Though EH Carr’s classic essay “What is History” is somewhat dated now, our sense of history at University is not too far off his idea that history is about a conversation between an historian and his/her facts, and between past and present. Some of this discussion pointed us toward the purpose of history, and while that remained an unfinished conversation, at first glance the “professional” historians’ goals seemed quite different from those surveyed in Roy Rosensweig and David Thelen’s landmark study The Presence of the Past, and the individuals and groups Anna Clark spoke with in Private Lives, Public History, both of which compel us to consider about how non-historians think about the past and do history in their everyday lives, and the deeply personal nature of that engagement with the past.

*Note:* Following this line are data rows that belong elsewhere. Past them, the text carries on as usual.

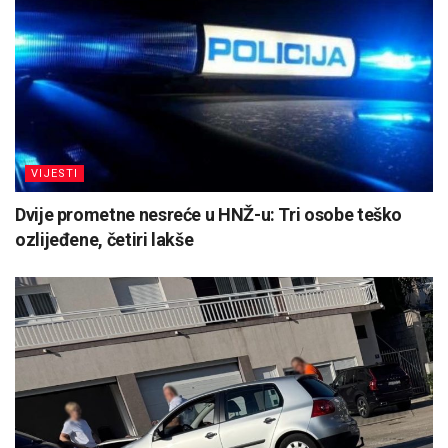
VIJESTI
Dvije prometne nesreće u HNŽ-u: Tri osobe teško
ozlijeđene, četiri lakše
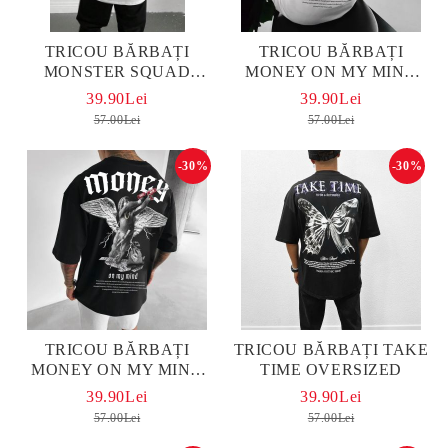
TRICOU BĂRBAȚI
TRICOU BĂRBAȚI
MONSTER SQUAD
MONEY ON MY MIND
OVERSIZED ALB
ALB OVERSIZED
39.90Lei
39.90Lei
57.00Lei
57.00Lei
-30%
-30%
TRICOU BĂRBAȚI
TRICOU BĂRBAȚI TAKE
MONEY ON MY MIND
TIME OVERSIZED
OVERSIZED
39.90Lei
39.90Lei
57.00Lei
57.00Lei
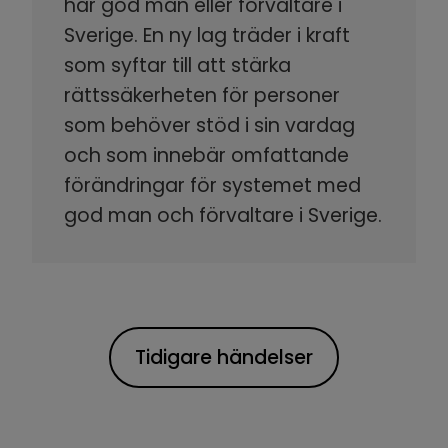
har god man eller förvaltare i
Sverige. En ny lag träder i kraft
som syftar till att stärka
rättssäkerheten för personer
som behöver stöd i sin vardag
och som innebär omfattande
förändringar för systemet med
god man och förvaltare i Sverige.
Tidigare händelser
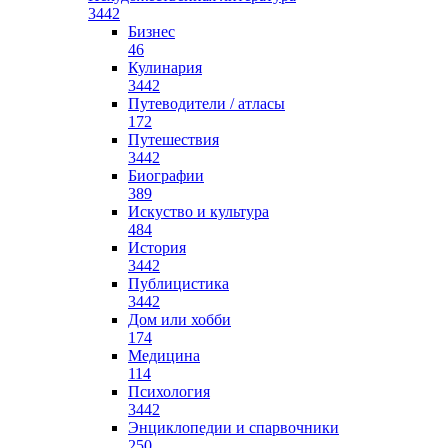
3442
Бизнес
46
Кулинария
3442
Путеводители / атласы
172
Путешествия
3442
Биографии
389
Искуство и культура
484
История
3442
Публицистика
3442
Дом или хобби
174
Медицина
114
Психология
3442
Энциклопедии и спарвочники
250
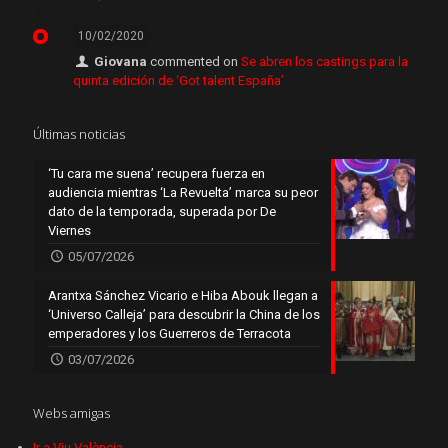
10/02/2020
Giovana
commented on
Se abren los castings para la
quinta edición de ‘Got talent España’
Últimas noticias
‘Tu cara me suena’ recupera fuerza en
audiencia mientras ‘La Revuelta’ marca su peor
dato de la temporada, superada por De
Viernes
05/07/2026
Arantxa Sánchez Vicario e Hiba Abouk llegan a
‘Universo Calleja’ para descubrir la China de los
emperadores y los Guerreros de Terracota
03/07/2026
Webs amigas
Ir a Viu València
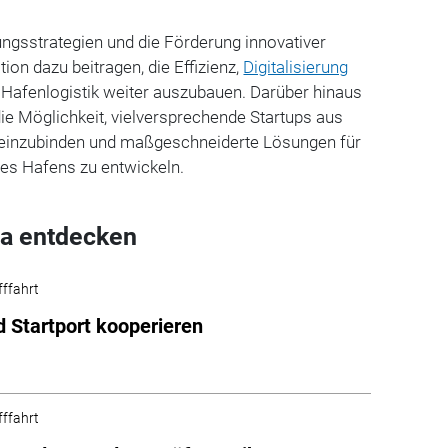
ngsstrategien und die Förderung innovativer
ion dazu beitragen, die Effizienz,
Digitalisierung
r Hafenlogistik weiter auszubauen. Darüber hinaus
die Möglichkeit, vielversprechende Startups aus
 einzubinden und maßgeschneiderte Lösungen für
es Hafens zu entwickeln.
a entdecken
fffahrt
 Startport kooperieren
fffahrt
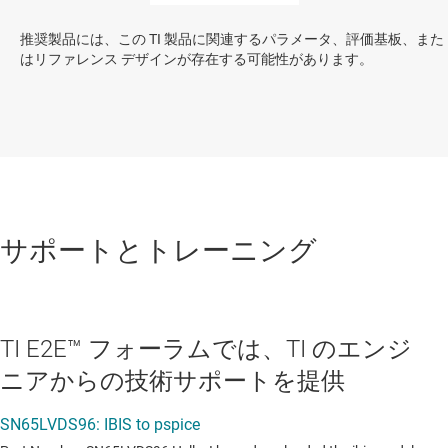
推奨製品には、この TI 製品に関連するパラメータ、評価基板、また
はリファレンス デザインが存在する可能性があります。
サポートとトレーニング
TI E2E™ フォーラムでは、TI のエンジ
ニアからの技術サポートを提供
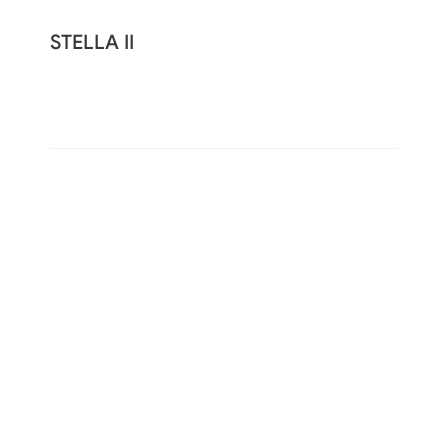
STELLA II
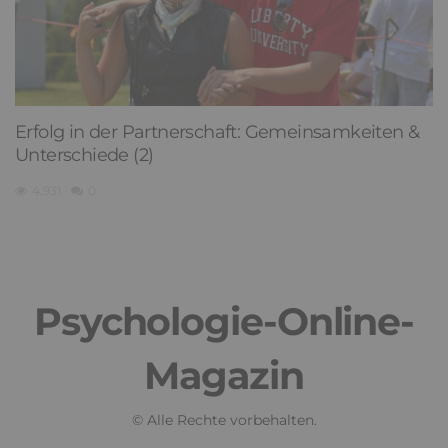
Erfolg in der Partnerschaft: Gemeinsamkeiten &
Unterschiede (2)
4,931
0
Psychologie-Online-
Magazin
© Alle Rechte vorbehalten.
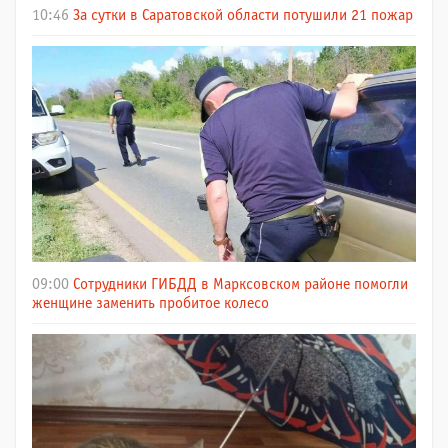
10:46
За сутки в Саратовской области потушили 21 пожар
09:00
Сотрудники ГИБДД в Марксовском районе помогли
женщине заменить пробитое колесо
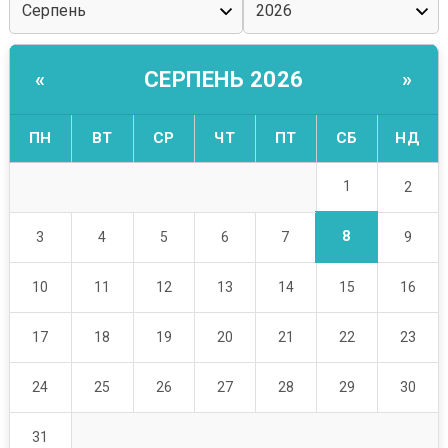
СЕРПЕНЬ 2026
«
»
ПН
ВТ
СР
ЧТ
ПТ
СБ
НД
1
2
8
3
4
5
6
7
9
10
11
12
13
14
15
16
17
18
19
20
21
22
23
24
25
26
27
28
29
30
31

Ultimately though, I think N. Scott Momaday’s preface to The Way to Rainy Mountain reminds us that all history is going to be a “turning and re-turning of myth, history, and memoir.” And Momaday’s definition resonates with the American survey respondents who wanted to explore the past to understand “why I am like I am.” While this might jar with politicians’ desire for citizens to understand “why are we like we are” with the “we” somewhat arbitrarily defined sometimes as the “nation,” I think the main task of students in History Beyond the Classroom will be about acknowledging these different approaches and aims, and trying to find some common ground between them.
One student also brought up the musical “Hamilton” as an example of a public history project that is stimulating all kinds of discussion in the US. A link to one great rap from that production can be found here: https://www.youtube.com/watch?v=WNFf7nMIGnE and more info about the musical can be found here: http://www.hamiltonbroadway.com/ Some discussion of its reception among historians can be found here: https://earlyamericanists.com/tag/alexander-hamilton/. We’ll be talking more about public history next week.
And for those in the class who want to continue the discussion on “what is history?” and “who/what is history for?,” see our new Blackboard Discussion Group on extended conversations and make a contribution.
We finished the seminar with a very brief discussion of just how to get started on a community-engaged project, emphasising that the engagement should come first, with the historical questions arising from it.